Als f continu is in [a,b] en f(a).f(b) $<$ 0 dan bestaat er een punt m element van ]a,b[ zodanig dat f(m) = 0
In een wiskundeboek vond ik hiervoor het volgende bewijs :
Stel we hebben de situatie waarbij f(a) $<$ 0 en f(b) $>$ 0
Beschouw de verzameling D = {x element [a,b];f(x) $<$ 0}
D =/= {} want a element van D D is gemajoreerd want b element van majD De verzameling D heeft dus een supremum. We noemen dat supremum m en tonen aan dat f(m) = 0 1) Veronderstel f(m) $<$ 0, dan is er volgens een voorgaande stelling een interval ]m-delete,m+delta[ waarvoor f(x) $<$ 0. Er bestaat dus een p met de volgende eigenschappen : p element van [a,b], m $<$ p en f(p) $<$ 0. Dit is in strijd met supD = m. 2) Veronderstel f(m) $>$ 0, dan bestaat er een interval ]m-delta,m+delta[ waarin f(x) $>$ 0 en waarin dus geen enkel punt van D gelegen is.Dit is in strijd met supD = m want supD zou dan kleiner zijn dan m.

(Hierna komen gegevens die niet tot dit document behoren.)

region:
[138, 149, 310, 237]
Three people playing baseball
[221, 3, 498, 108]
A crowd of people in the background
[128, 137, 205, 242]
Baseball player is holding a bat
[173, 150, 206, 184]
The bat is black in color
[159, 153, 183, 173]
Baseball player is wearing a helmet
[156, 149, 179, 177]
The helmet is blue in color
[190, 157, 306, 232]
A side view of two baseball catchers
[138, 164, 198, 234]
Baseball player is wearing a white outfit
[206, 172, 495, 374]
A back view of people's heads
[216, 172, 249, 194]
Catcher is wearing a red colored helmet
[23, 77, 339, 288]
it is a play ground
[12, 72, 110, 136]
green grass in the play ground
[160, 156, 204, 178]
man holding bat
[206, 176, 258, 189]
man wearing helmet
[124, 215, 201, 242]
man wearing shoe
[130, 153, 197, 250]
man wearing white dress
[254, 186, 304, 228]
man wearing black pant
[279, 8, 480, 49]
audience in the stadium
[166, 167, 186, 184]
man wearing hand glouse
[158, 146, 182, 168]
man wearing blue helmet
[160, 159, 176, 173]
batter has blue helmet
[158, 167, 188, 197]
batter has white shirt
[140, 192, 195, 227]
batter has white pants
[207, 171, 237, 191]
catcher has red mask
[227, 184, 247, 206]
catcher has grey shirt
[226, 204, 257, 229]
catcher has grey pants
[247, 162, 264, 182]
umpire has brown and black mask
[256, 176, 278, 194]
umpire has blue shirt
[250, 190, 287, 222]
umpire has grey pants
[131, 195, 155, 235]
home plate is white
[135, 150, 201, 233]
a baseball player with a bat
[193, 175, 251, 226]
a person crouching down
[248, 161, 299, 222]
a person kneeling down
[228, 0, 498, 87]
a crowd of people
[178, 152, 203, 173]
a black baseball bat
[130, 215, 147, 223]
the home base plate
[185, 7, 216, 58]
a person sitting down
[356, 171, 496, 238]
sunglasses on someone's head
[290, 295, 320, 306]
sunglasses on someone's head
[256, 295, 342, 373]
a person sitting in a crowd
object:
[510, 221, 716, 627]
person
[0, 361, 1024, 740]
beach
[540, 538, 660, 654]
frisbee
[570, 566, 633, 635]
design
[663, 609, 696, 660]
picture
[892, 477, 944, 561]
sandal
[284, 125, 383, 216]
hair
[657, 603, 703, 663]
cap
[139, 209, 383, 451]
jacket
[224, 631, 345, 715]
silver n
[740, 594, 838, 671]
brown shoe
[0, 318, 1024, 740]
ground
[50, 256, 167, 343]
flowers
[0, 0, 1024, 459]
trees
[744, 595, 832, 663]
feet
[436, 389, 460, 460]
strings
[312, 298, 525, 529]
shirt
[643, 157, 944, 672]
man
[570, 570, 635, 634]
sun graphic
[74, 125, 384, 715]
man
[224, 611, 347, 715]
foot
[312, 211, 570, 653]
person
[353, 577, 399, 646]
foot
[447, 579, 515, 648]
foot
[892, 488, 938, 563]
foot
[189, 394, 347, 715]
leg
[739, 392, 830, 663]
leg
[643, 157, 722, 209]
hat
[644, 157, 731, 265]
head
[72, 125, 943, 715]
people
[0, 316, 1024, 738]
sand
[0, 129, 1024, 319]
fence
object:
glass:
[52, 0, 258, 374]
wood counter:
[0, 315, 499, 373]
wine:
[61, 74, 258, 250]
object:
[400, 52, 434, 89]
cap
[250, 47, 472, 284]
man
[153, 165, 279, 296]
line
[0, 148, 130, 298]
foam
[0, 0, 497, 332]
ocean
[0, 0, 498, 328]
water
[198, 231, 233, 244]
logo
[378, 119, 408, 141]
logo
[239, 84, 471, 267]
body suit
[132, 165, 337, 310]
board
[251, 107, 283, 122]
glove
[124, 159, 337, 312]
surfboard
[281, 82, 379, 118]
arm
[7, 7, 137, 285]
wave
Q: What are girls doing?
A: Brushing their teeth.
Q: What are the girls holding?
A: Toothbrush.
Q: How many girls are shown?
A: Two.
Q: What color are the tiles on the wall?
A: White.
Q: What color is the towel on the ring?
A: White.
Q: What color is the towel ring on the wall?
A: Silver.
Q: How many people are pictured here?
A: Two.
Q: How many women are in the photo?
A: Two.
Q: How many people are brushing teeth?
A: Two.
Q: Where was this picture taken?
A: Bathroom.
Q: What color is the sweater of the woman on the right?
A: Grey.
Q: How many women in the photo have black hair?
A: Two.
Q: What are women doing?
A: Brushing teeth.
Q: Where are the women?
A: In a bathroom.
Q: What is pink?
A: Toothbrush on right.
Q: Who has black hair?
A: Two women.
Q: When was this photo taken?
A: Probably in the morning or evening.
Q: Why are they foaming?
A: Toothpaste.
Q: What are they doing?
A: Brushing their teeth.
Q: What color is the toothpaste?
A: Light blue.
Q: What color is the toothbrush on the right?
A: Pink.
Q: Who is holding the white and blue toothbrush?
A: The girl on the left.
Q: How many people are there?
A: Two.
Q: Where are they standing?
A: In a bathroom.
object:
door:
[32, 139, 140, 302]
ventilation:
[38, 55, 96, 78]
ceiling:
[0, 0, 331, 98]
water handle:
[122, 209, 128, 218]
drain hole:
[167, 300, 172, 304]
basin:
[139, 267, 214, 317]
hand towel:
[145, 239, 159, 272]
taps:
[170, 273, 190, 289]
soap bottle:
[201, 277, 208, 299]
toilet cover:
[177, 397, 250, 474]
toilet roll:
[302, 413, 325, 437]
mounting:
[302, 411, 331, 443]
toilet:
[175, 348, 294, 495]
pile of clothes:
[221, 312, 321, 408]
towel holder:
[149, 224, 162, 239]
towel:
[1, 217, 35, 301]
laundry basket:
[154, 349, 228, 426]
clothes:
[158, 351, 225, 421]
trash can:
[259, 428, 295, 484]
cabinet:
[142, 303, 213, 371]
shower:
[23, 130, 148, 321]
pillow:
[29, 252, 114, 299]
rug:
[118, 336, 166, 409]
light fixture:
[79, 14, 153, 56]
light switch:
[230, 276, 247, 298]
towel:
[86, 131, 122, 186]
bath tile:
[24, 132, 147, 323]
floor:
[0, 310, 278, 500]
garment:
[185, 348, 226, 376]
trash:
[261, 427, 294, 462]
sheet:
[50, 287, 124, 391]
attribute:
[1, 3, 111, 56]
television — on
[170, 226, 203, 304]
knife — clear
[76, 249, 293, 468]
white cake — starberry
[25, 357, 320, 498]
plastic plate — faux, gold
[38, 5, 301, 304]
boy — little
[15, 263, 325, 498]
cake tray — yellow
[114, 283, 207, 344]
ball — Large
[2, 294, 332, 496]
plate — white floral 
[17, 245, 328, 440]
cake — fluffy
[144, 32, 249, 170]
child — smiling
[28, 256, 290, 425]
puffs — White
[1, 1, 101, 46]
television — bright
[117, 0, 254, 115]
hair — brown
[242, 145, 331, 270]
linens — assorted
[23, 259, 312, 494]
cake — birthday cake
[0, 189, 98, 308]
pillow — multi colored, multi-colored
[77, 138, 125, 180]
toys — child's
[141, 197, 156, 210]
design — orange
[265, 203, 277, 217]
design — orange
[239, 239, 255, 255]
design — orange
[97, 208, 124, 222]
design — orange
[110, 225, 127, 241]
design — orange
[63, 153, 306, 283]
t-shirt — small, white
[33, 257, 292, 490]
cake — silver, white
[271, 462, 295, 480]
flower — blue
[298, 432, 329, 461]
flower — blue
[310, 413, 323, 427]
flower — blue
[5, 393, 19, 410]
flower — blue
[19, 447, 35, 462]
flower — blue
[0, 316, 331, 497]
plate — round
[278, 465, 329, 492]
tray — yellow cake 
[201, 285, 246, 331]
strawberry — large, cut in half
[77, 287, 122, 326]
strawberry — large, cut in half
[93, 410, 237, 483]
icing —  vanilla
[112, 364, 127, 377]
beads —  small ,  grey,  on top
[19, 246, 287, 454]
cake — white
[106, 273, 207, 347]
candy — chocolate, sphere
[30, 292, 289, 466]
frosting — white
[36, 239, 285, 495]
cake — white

Vraag : is dit een bewijstechniek op basis van contrapositie ?
definieer daarvoor volgende uitspraken :
p : m = supD en notp : m =/= supD q : f(m) = 0 en notq : f(m) =/= 0
Te bewijzen : p -$>$ q via contrapositie notq -$>$ notp aangezien (p -$>$ q) $\le$$>$ (notq -$>$ notp) m.a.w als f(m) =/= 0 dan m =/= supD is equivalent met als m = supD dan f(m) = 0
Met dank
Rudi
Rudi
Ouder - woensdag 3 november 2021
Antwoord
Ik zou het zelf eerder gevalsonderscheiding noemen, gepaard met het ongerijmde.
We weten dat één van de volgende drie mogelijkheden zich voordoet: $f(m)$<$0$, $f(m)=0$, of $f(m)$>$0$. Het argument laat zien dat de eerste en de derde tot tegenspraak leiden, dus de tweede blijft over.